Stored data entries
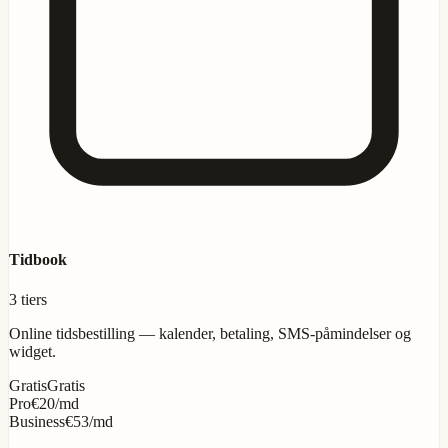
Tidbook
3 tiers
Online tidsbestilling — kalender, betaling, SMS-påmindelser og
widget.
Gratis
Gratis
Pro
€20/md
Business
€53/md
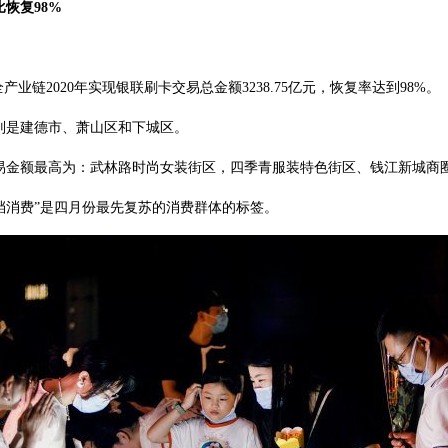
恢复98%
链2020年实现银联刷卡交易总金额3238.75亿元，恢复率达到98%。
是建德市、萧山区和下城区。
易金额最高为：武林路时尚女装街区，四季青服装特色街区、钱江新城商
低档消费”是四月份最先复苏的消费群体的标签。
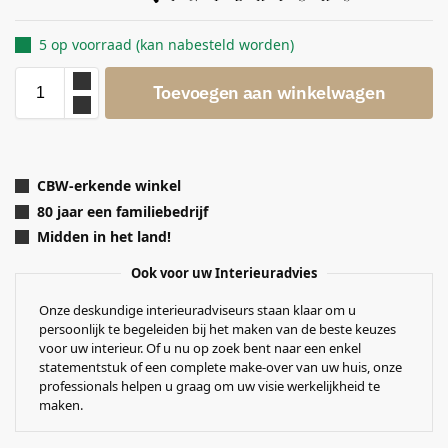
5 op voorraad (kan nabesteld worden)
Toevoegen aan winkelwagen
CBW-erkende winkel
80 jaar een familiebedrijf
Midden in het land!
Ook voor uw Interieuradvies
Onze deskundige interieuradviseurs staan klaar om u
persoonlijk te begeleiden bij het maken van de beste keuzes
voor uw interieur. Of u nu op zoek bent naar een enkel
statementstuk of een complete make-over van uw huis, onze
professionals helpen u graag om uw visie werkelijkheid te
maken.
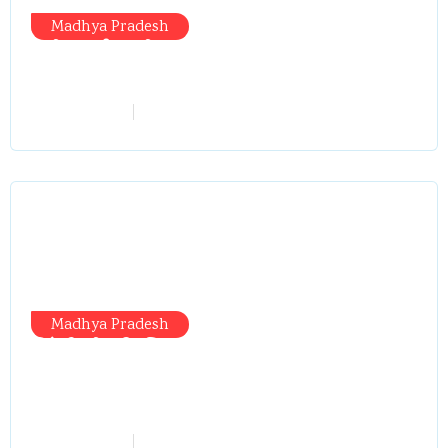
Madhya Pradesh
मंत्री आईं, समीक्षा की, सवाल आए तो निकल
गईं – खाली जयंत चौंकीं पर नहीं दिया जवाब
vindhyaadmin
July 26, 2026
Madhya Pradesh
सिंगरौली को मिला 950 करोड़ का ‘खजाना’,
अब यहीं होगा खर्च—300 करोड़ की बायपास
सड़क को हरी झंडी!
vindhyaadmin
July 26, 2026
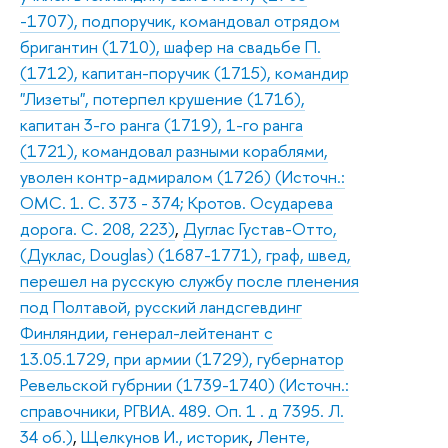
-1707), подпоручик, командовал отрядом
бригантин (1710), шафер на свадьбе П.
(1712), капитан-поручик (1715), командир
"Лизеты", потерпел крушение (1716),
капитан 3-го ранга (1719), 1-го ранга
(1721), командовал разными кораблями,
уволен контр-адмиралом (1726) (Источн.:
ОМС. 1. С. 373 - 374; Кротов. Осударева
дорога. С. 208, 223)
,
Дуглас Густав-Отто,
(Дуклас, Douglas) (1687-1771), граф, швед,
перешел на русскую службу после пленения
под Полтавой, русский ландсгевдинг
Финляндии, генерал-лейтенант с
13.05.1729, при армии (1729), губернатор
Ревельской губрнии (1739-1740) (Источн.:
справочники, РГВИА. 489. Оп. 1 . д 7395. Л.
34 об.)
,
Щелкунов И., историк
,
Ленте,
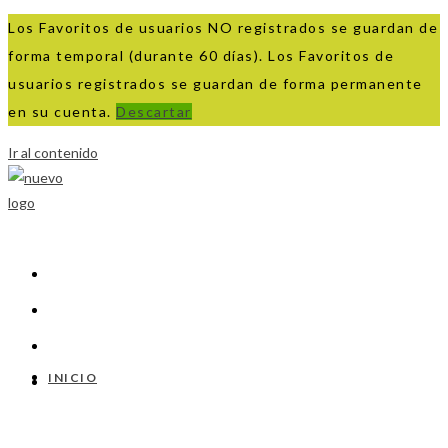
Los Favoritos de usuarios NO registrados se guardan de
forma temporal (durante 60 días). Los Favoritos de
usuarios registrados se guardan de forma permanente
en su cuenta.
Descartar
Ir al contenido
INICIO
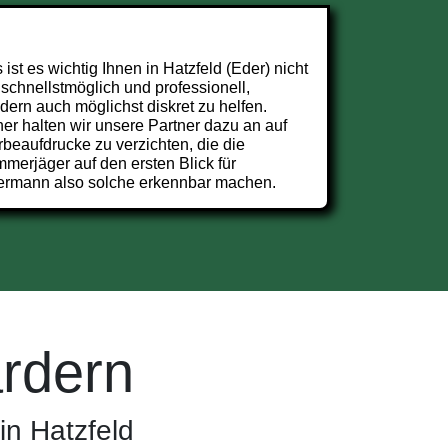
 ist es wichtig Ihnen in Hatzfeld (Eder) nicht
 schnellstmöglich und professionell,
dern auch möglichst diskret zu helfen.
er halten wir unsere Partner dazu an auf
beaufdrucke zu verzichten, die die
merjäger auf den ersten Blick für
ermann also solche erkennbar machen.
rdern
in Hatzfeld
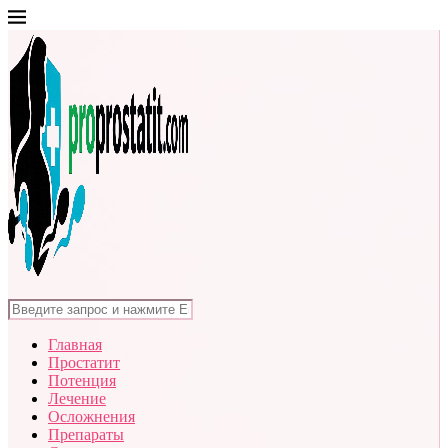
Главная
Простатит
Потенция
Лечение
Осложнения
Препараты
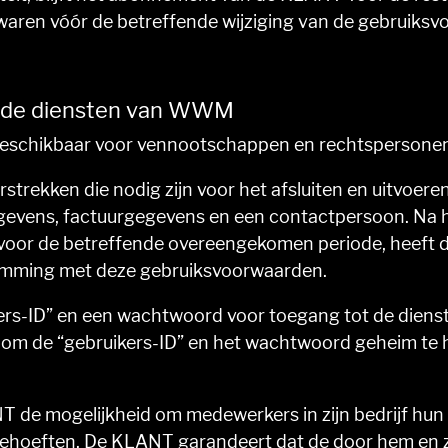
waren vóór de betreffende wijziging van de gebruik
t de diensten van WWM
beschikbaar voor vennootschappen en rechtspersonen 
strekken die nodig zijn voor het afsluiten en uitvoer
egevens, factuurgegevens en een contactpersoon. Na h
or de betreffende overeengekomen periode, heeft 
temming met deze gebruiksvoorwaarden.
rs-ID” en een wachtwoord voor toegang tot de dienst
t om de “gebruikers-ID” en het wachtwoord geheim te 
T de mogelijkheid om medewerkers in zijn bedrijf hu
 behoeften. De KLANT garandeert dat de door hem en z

• REQUIREMENT
Copy the text read from every page in the material above, keeping each line unchanged and leaving out the pictures.

• RESPONSE TO THE TASK
Tidbook
3 tiers
Online tidsbestilling — kalender, betaling, SMS-påmindelser og
widget.
Gratis
Gratis
Pro
€20/md
Business
€53/md
恢复98%
链2020年实现银联刷卡交易总金额3238.75亿元，恢复率达到98%。
是建德市、萧山区和下城区。
易金额最高为：武林路时尚女装街区，四季青服装特色街区、钱江新城商
低档消费”是四月份最先复苏的消费群体的标签。
5 op voorraad (kan nabesteld worden)
Toevoegen aan winkelwagen
CBW-erkende winkel
80 jaar een familiebedrijf
Midden in het land!
Ook voor uw Interieuradvies
Onze deskundige interieuradviseurs staan klaar om u
persoonlijk te begeleiden bij het maken van de beste keuzes
voor uw interieur. Of u nu op zoek bent naar een enkel
statementstuk of een complete make-over van uw huis, onze
professionals helpen u graag om uw visie werkelijkheid te
maken.
Madhya Pradesh
मंत्री आईं, समीक्षा की, सवाल आए तो निकल
गईं – खाली जयंत चौंकीं पर नहीं दिया जवाब
vindhyaadmin
July 26, 2026
Madhya Pradesh
सिंगरौली को मिला 950 करोड़ का ‘खजाना’,
अब यहीं होगा खर्च—300 करोड़ की बायपास
सड़क को हरी झंडी!
vindhyaadmin
July 26, 2026
-1707), подпоручик, командовал отрядом
бригантин (1710), шафер на свадьбе П.
(1712), капитан-поручик (1715), командир
"Лизеты", потерпел крушение (1716),
капитан 3-го ранга (1719), 1-го ранга
(1721), командовал разными кораблями,
уволен контр-адмиралом (1726) (Источн.:
ОМС. 1. С. 373 - 374; Кротов. Осударева
дорога. С. 208, 223)
,
Дуглас Густав-Отто,
(Дуклас, Douglas) (1687-1771), граф, швед,
перешел на русскую службу после пленения
под Полтавой, русский ландсгевдинг
Финляндии, генерал-лейтенант с
13.05.1729, при армии (1729), губернатор
Ревельской губрнии (1739-1740) (Источн.:
справочники, РГВИА. 489. Оп. 1 . д 7395. Л.
34 об.)
,
Щелкунов И., историк
,
Ленте,
Los Favoritos de usuarios NO registrados se guardan de
forma temporal (durante 60 días). Los Favoritos de
usuarios registrados se guardan de forma permanente
en su cuenta.
Descartar
Ir al contenido
INICIO
 ist es wichtig Ihnen in Hatzfeld (Eder) nicht
 schnellstmöglich und professionell,
dern auch möglichst diskret zu helfen.
er halten wir unsere Partner dazu an auf
beaufdrucke zu verzichten, die die
merjäger auf den ersten Blick für
ermann also solche erkennbar machen.
rdern
in Hatzfeld
Главная
Простатит
Потенция
Лечение
Осложнения
Препараты
waren vóór de betreffende wijziging van de gebruik
t de diensten van WWM
beschikbaar voor vennootschappen en rechtspersonen 
strekken die nodig zijn voor het afsluiten en uitvoer
egevens, factuurgegevens en een contactpersoon. Na h
or de betreffende overeengekomen periode, heeft 
temming met deze gebruiksvoorwaarden.
rs-ID” en een wachtwoord voor toegang tot de dienst
t om de “gebruikers-ID” en het wachtwoord geheim te 
T de mogelijkheid om medewerkers in zijn bedrijf hu
 behoeften. De KLANT garandeert dat de door hem en z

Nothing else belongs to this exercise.